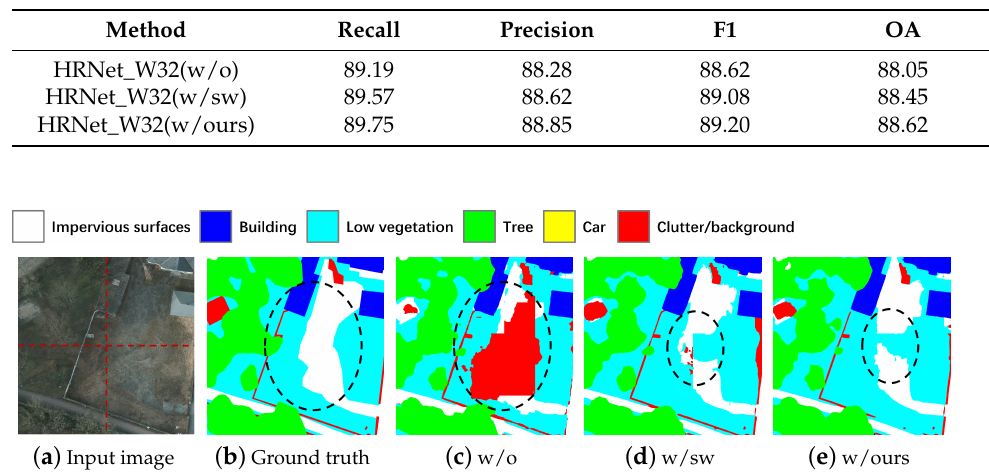
Figure 9. Comparation of the three postprocessing methods on the Potsdam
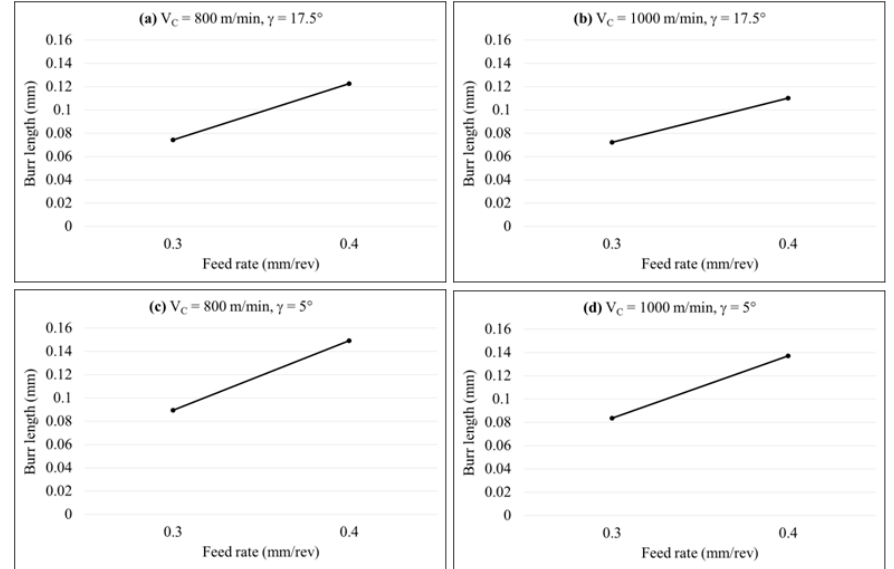
Figure 3. Effect of the cutting feed on end burr lengths measured along the x-axis at Z = 0 (middle section along depth of cut) ( a ) V C = 800 m/min, γ = 17.5° ( b ) V C = 1000 m/min, γ = 17.5° ( c ) V C = 800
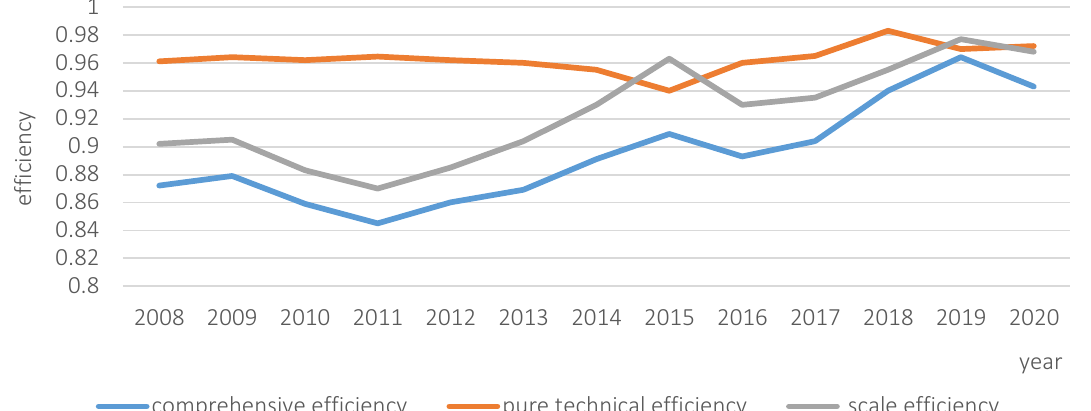
Figure 2. Change trend of government funding efficiency (funding efficiency refers to DMU efficiency, which is between 0-1) in higher education in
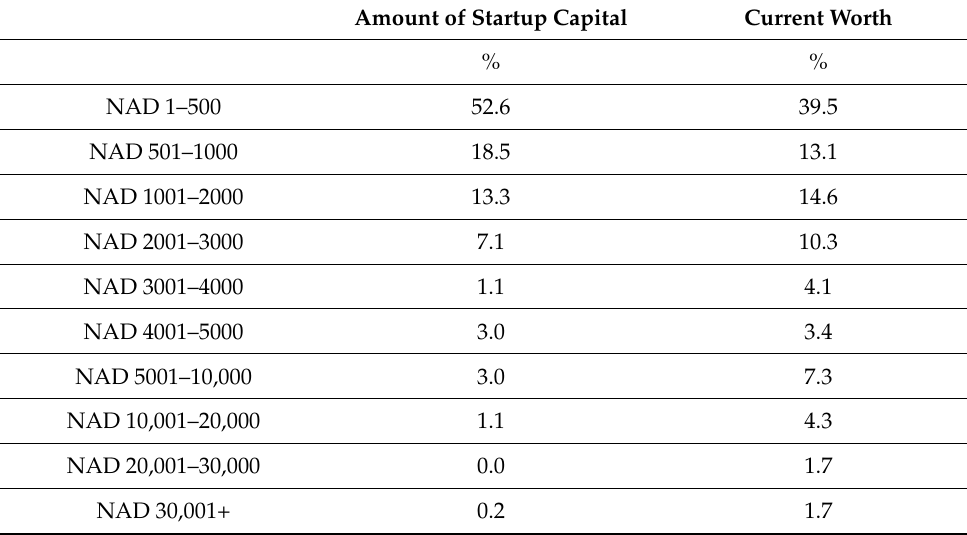
Table 8. Comparison of startup capital and current worth of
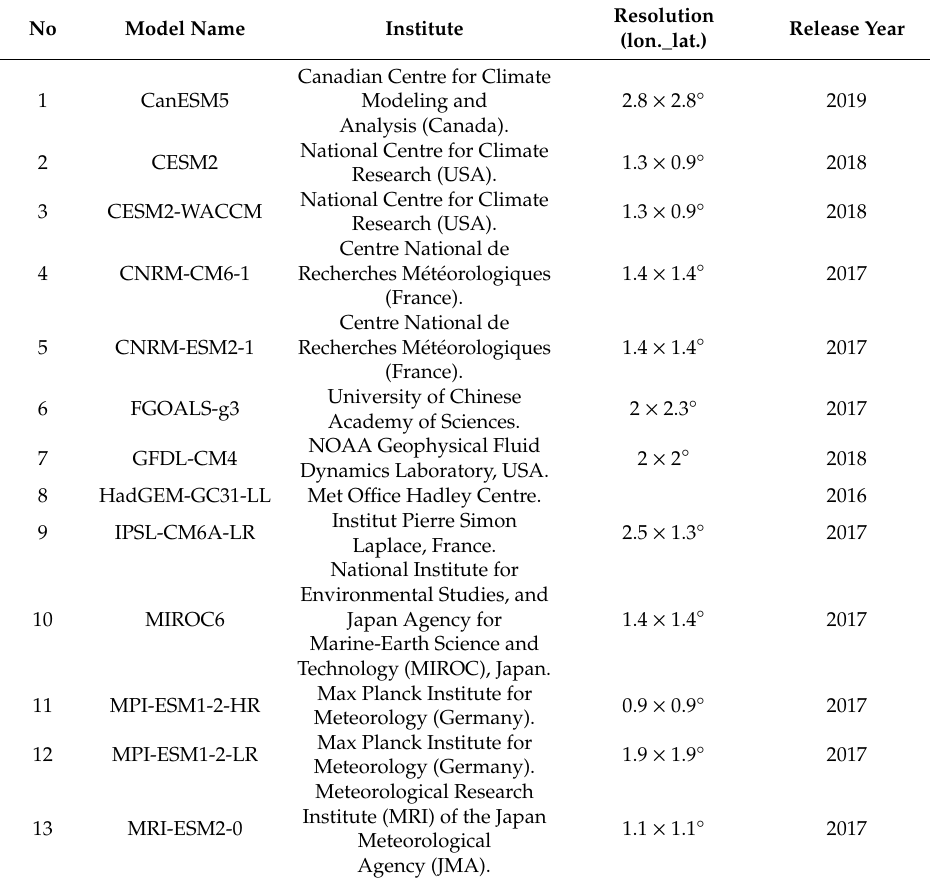
Table 1. Description of CMIP6 models used in the study showing their origin, resolution, and release year. All models acquired r1i1p1 global attribute indices for this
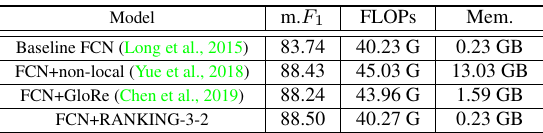
Table 3. Comparison of computational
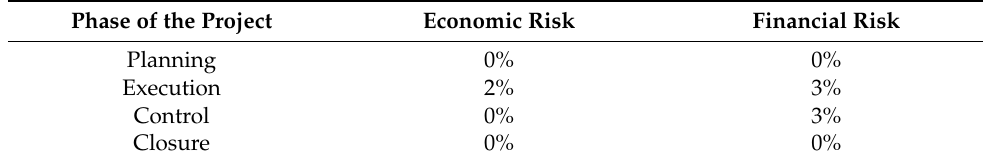
Table 7. Evaluation of economic and financial risks in the different phases of CHP projects. Phase of the Project Economic Risk Financial Risk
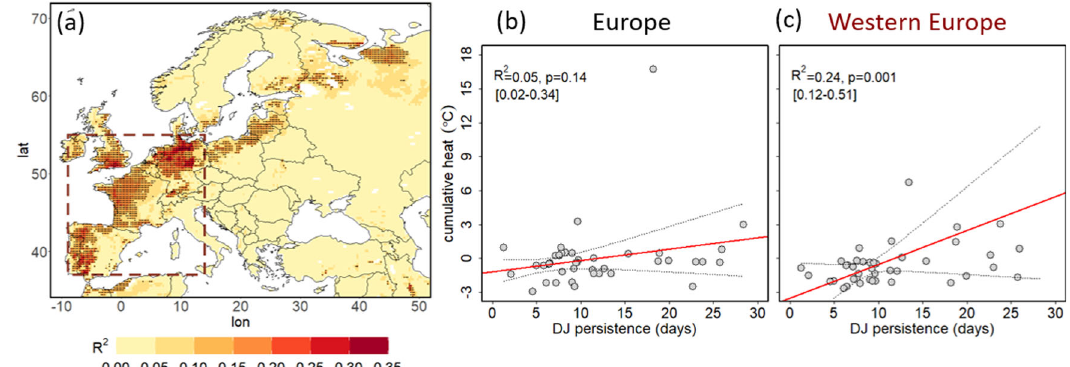
Fig. 5 Explained variance of heatwave cumulative intensity by double jet persistence. a Explained variance (R 2 ) per grid point of heatwave cumulative intensity based on linear regression on double jet persistence. Statistically signi fi cant coef fi cients ( p < 0.05) are marked with black dots. b Scatter plots of heatwave cumulative intensity anomalies aggregated over all land grid points of the extended European domain (as seen in panel a and in the red dashed box of Fig. 1a, b) and double jet persistence. A linear fi t (in red) and its con fi dence interval (dashed lines for the 5th and 95th percentiles obtained from 1000 bootstraps), R 2 (with 5th and 95th interval percentiles obtained from 1000 bootstraps in brackets), and p -values are shown on the top left of each plot. c As for b but with heatwave cumulative intensity aggregated only over land grid points with statistically signi fi cant coef fi cients in western Europe (dotted points in panel a within the region included in the dashed red box: 37 – 55 ˚ N and 9 ˚ W – 14 ˚ E). The linear trend of the time series was removed before the regression was applied in all cases.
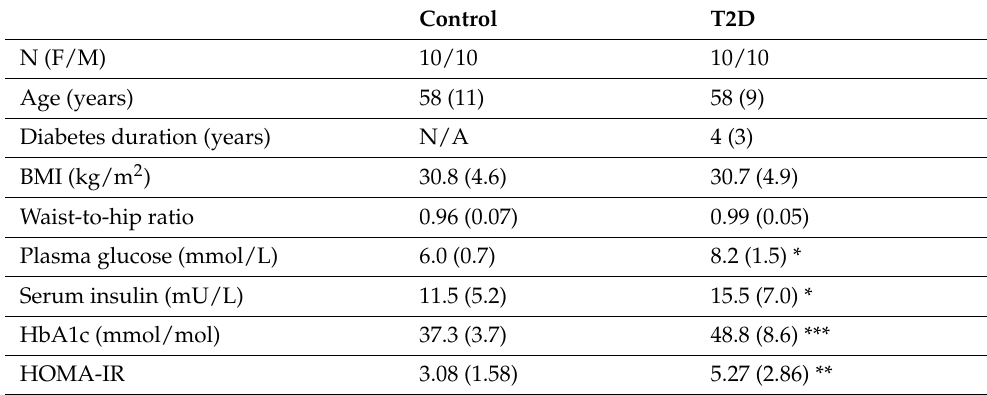
Table 1. Clinical characteristics of study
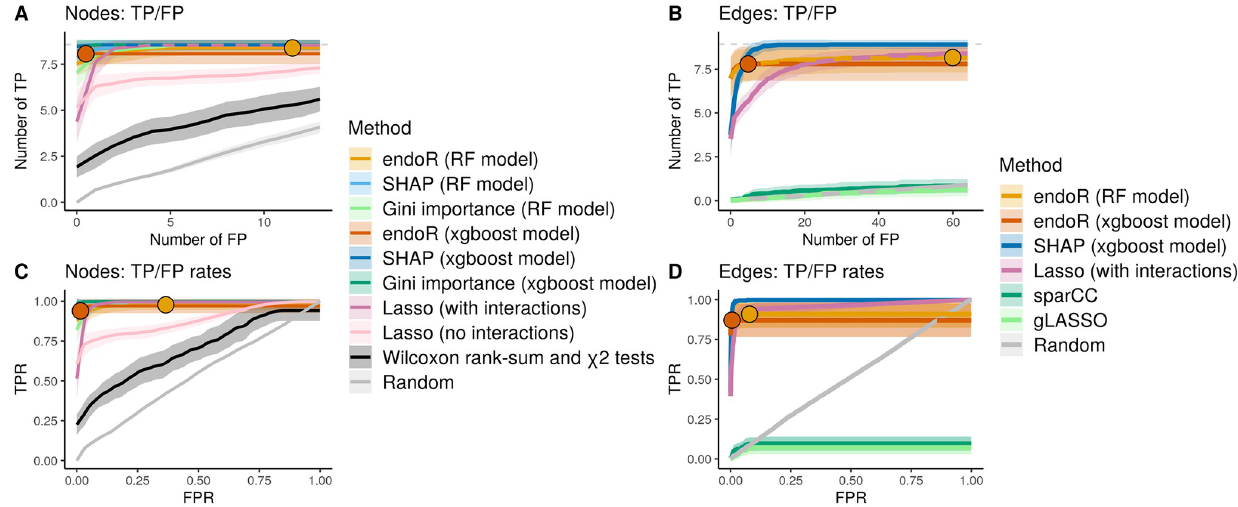
Fig 4. endoR is better or comparable to state-of-the-art methods at identifying true variables and pairs of variables predictive of artificial phenotypes. Average (line) and standard deviation (area) of identified true positive (TP) for a given number of false positive (FP). The average numbers of TP and FP in the endoR final decision ensemble are indicated with points. A, C: correspond to single variables and B, D: to pairs of variables across 50 replicates of artificial phenotypes. A, B: the truncated lines of absolute numbers of TP and FP are displayed, dashed grey lines denote the ground truth number of TP. C, D: the full curves of TP and FP rates are displayed. Lines are dashed when necessary due to overlaps. ‘Random’ signifies results expected with a randomization null model. A, C: All methods based on fitted predictive models almost perfectly ranked TP because of the feature selection step in model fitting. B, D: endoR better discriminated TP from FP edges than SHAP and lasso. Only endoR does not return all features and interactions, hence limiting the number of FPs in the final decision ensembles, although resulting in lower recall too.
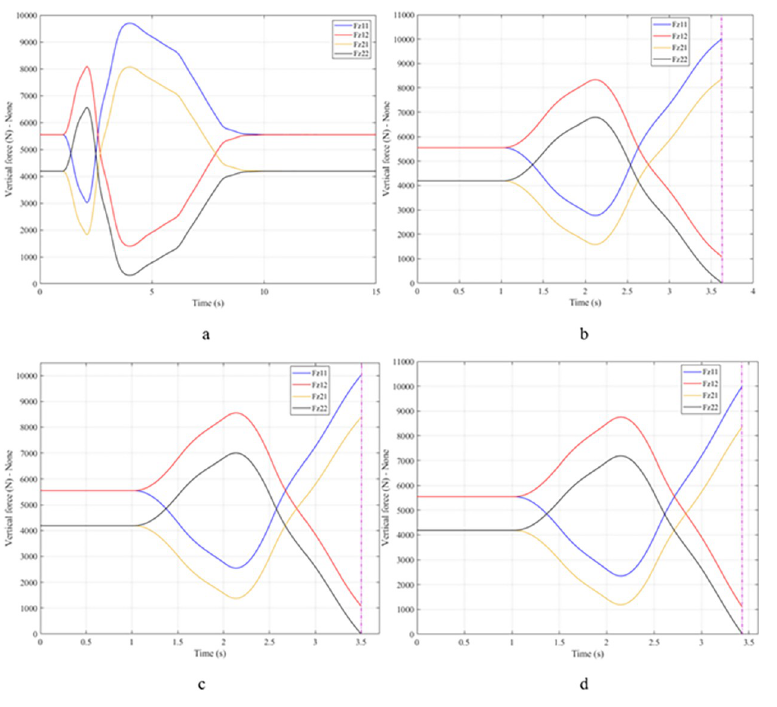
Fig 18. Vertical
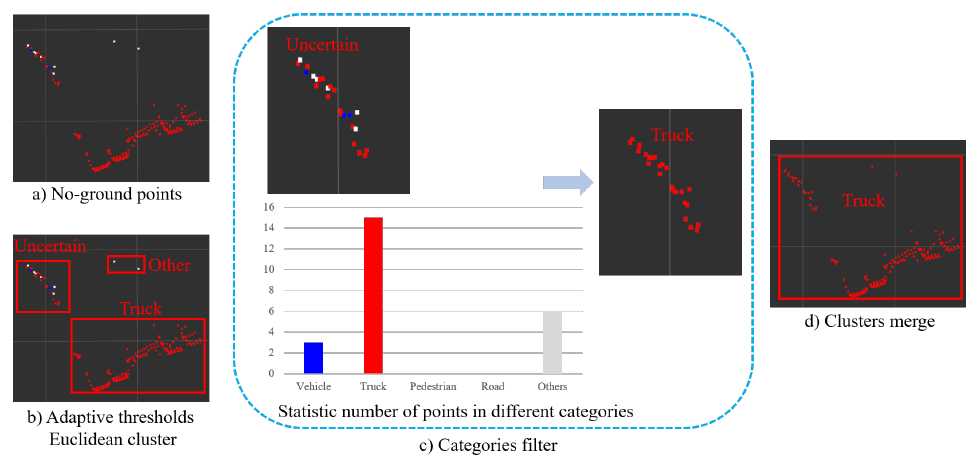
Figure 7. Pipeline of the clustering method combining adaptive distance threshold Euclidean cluster- ing with semantic segmentation category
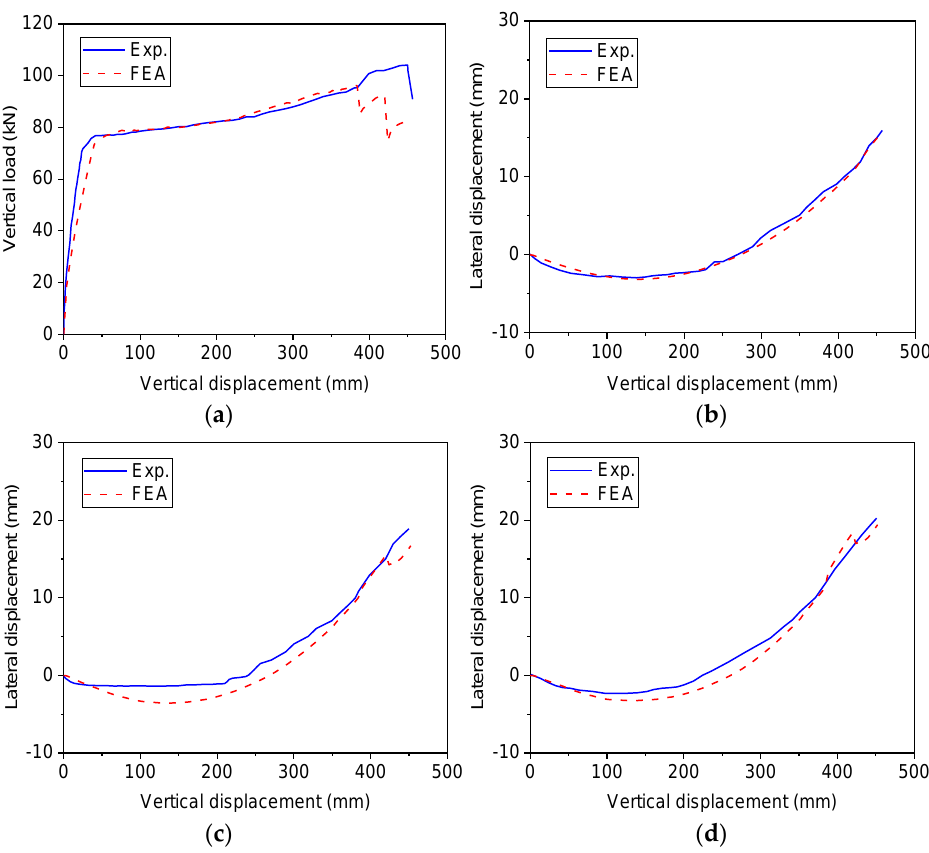
Figure 13. Comparisons between experimental and numerical results of three-storey frames: ( a ) load–displacement curve; ( b ) lateral displacement of first-storey column; ( c ) lateral displacement of second-storey column; ( d ) lateral displacement of third-storey column.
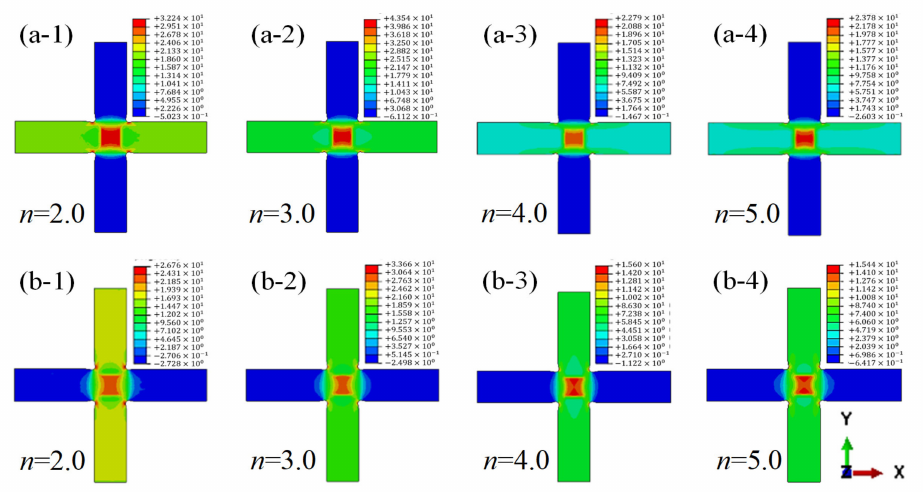
Figure 2. Maximum principal stresses distribution of cruciform specimen ( a ) stresses in 0 ◦ ply when n set as 2.0, 3.0, 4.0, and 5.0. ( b ) Stresses in 90 ◦ ply when n set as 2.0, 3.0, 4.0, and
##########
Transcribe all of the lines above exactly as given. The pictures stay out.

**ANSWER SECTION**:
Figure 9. Comparation of the three postprocessing methods on the Potsdam
Figure 3. Effect of the cutting feed on end burr lengths measured along the x-axis at Z = 0 (middle section along depth of cut) ( a ) V C = 800 m/min, γ = 17.5° ( b ) V C = 1000 m/min, γ = 17.5° ( c ) V C = 800
Figure 2. Change trend of government funding efficiency (funding efficiency refers to DMU efficiency, which is between 0-1) in higher education in
Table 8. Comparison of startup capital and current worth of
Table 1. Description of CMIP6 models used in the study showing their origin, resolution, and release year. All models acquired r1i1p1 global attribute indices for this
Table 3. Comparison of computational
Table 7. Evaluation of economic and financial risks in the different phases of CHP projects. Phase of the Project Economic Risk Financial Risk
Fig. 5 Explained variance of heatwave cumulative intensity by double jet persistence. a Explained variance (R 2 ) per grid point of heatwave cumulative intensity based on linear regression on double jet persistence. Statistically signi fi cant coef fi cients ( p < 0.05) are marked with black dots. b Scatter plots of heatwave cumulative intensity anomalies aggregated over all land grid points of the extended European domain (as seen in panel a and in the red dashed box of Fig. 1a, b) and double jet persistence. A linear fi t (in red) and its con fi dence interval (dashed lines for the 5th and 95th percentiles obtained from 1000 bootstraps), R 2 (with 5th and 95th interval percentiles obtained from 1000 bootstraps in brackets), and p -values are shown on the top left of each plot. c As for b but with heatwave cumulative intensity aggregated only over land grid points with statistically signi fi cant coef fi cients in western Europe (dotted points in panel a within the region included in the dashed red box: 37 – 55 ˚ N and 9 ˚ W – 14 ˚ E). The linear trend of the time series was removed before the regression was applied in all cases.
Table 1. Clinical characteristics of study
Fig 4. endoR is better or comparable to state-of-the-art methods at identifying true variables and pairs of variables predictive of artificial phenotypes. Average (line) and standard deviation (area) of identified true positive (TP) for a given number of false positive (FP). The average numbers of TP and FP in the endoR final decision ensemble are indicated with points. A, C: correspond to single variables and B, D: to pairs of variables across 50 replicates of artificial phenotypes. A, B: the truncated lines of absolute numbers of TP and FP are displayed, dashed grey lines denote the ground truth number of TP. C, D: the full curves of TP and FP rates are displayed. Lines are dashed when necessary due to overlaps. ‘Random’ signifies results expected with a randomization null model. A, C: All methods based on fitted predictive models almost perfectly ranked TP because of the feature selection step in model fitting. B, D: endoR better discriminated TP from FP edges than SHAP and lasso. Only endoR does not return all features and interactions, hence limiting the number of FPs in the final decision ensembles, although resulting in lower recall too.
Fig 18. Vertical
Figure 7. Pipeline of the clustering method combining adaptive distance threshold Euclidean cluster- ing with semantic segmentation category
Figure 13. Comparisons between experimental and numerical results of three-storey frames: ( a ) load–displacement curve; ( b ) lateral displacement of first-storey column; ( c ) lateral displacement of second-storey column; ( d ) lateral displacement of third-storey column.
Figure 2. Maximum principal stresses distribution of cruciform specimen ( a ) stresses in 0 ◦ ply when n set as 2.0, 3.0, 4.0, and 5.0. ( b ) Stresses in 90 ◦ ply when n set as 2.0, 3.0, 4.0, and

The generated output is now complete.